Un mécanisme en 3 temps

Concrètement, comment fonctionne le FAP ?

CN : Le FAP fonctionne en 3 temps

  • Premièrement, nous montons et déposons ensemble le dossier sur le site Coface.
  • Dans un 2e temps, le partenaire public assure le risque lié au fait que le chiffre d'affaires export n'est peut-être pas assez important pour amortir les dépenses de prospection. C'est ainsi qu'en fonction des dépenses et du chiffre d'affaires réalisé, vous percevrez une indemnité.
  • Dans un 3e temps, nous, banquiers, au fur et à mesure de vos dépenses de prospection, nous vous avançons les fonds et nous serons remboursés par l'indemnité que vous percevrez du partenaire public.

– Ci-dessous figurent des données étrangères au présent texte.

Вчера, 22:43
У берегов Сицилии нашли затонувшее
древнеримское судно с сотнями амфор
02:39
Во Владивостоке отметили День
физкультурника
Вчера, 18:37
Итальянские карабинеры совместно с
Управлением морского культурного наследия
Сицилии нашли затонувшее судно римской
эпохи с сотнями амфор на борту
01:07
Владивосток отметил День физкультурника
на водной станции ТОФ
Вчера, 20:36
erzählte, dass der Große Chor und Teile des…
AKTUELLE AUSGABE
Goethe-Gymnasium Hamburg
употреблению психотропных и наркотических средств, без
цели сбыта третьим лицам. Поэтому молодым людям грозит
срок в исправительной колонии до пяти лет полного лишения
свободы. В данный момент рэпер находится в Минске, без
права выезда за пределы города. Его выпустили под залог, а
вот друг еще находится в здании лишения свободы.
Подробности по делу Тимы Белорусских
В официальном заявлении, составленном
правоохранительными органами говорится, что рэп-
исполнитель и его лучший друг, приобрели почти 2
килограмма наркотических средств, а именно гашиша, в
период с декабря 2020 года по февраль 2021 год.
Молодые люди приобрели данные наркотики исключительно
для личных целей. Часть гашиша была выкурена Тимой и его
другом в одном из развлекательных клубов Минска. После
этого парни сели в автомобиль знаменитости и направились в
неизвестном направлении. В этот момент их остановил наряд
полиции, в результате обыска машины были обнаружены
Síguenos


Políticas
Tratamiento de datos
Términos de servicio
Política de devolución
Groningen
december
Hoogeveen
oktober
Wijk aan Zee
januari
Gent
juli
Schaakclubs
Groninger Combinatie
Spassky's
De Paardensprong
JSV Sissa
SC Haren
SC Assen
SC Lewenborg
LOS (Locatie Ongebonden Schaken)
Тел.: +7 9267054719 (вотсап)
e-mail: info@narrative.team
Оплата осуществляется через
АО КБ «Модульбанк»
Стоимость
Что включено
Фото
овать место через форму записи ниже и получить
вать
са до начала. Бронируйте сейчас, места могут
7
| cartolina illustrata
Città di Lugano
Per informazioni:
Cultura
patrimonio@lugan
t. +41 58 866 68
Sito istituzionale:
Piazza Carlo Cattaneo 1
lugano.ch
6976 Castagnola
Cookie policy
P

Pouvez-vous nous donner un ordre d'idée du montant des avances ?

CN : Dans les dossiers récents, le budget est établi entre 30 000 € et 1,4 M par an, sachant que le budget moyen est de l'ordre de 60 000 €.

Comment s'effectuent ensuite le remboursement des fonds avancés ?

CN : Les indemnités sont provisionnelles, c'est-à-dire qu'elles sont remboursables si votre chiffre d'affaires fonctionne bien. Prenons un exemple : si vous avez un budget de 100 000 € sur 3 ans, et que vous avez donc une période de garantie de 3 ans, et une période d'amortissement de 4 ans qui est toujours d'un an supérieure à la période de garantie). Pendant les 3 premières années, vous allez dépenser le budget de prospection et vous recevrez une indemnité provisionnelle. De la 4e à la fin de la 7e année, s'agissant d'une hypothèse où vous vendez des marchandises, vous reverserez alors 7% sur le chiffre d'affaires export réalisé sur la zone. Sachant que vous ne pouvez jamais rembourser plus que ce que vous avez perçu au préalable.

Le coût du FAP

Combien coûte ce dispositif à l'entreprise ?

CN : Il y a 3 aspects :

  • Pour la partie assurance, il y a une prime annuelle de 2% sur le budget accordé
  • Concernant les avances, s'agissant de marchandises, Coface perçoit 7% sur votre chiffre d'affaires réalisé à l'export, et c'est ce qui permet de rembourser les avances.
  • Pour ce qui nous concerne, pour la partie bancaire, parce qu'il s'agit d'un partenariat dont le but est d'aider à exporter, nous mettons à disposition un taux très avantageux. Globalement, pour votre entreprise, le coût assumé, est donc bien plus avantageux qu'un financement court terme classique.

Que se passe-t-il en cas d'échec ?

CN : Vous ne remboursez rien. Les fonds avancés par la Coface vous restent acquis, et l'assurance vous couvre pour votre risque d'insuccès.

Qui a droit à ce mécanisme ?

CN : La majeure partie des PME est concernée par ce mécanisme. Dès lors que vous réalisez de 1,5 M€ à 500 M€ de chiffre d'affaires, que vous avez une adresse en France, et que vous ne pratiquez pas le négoce international, vous êtes éligible.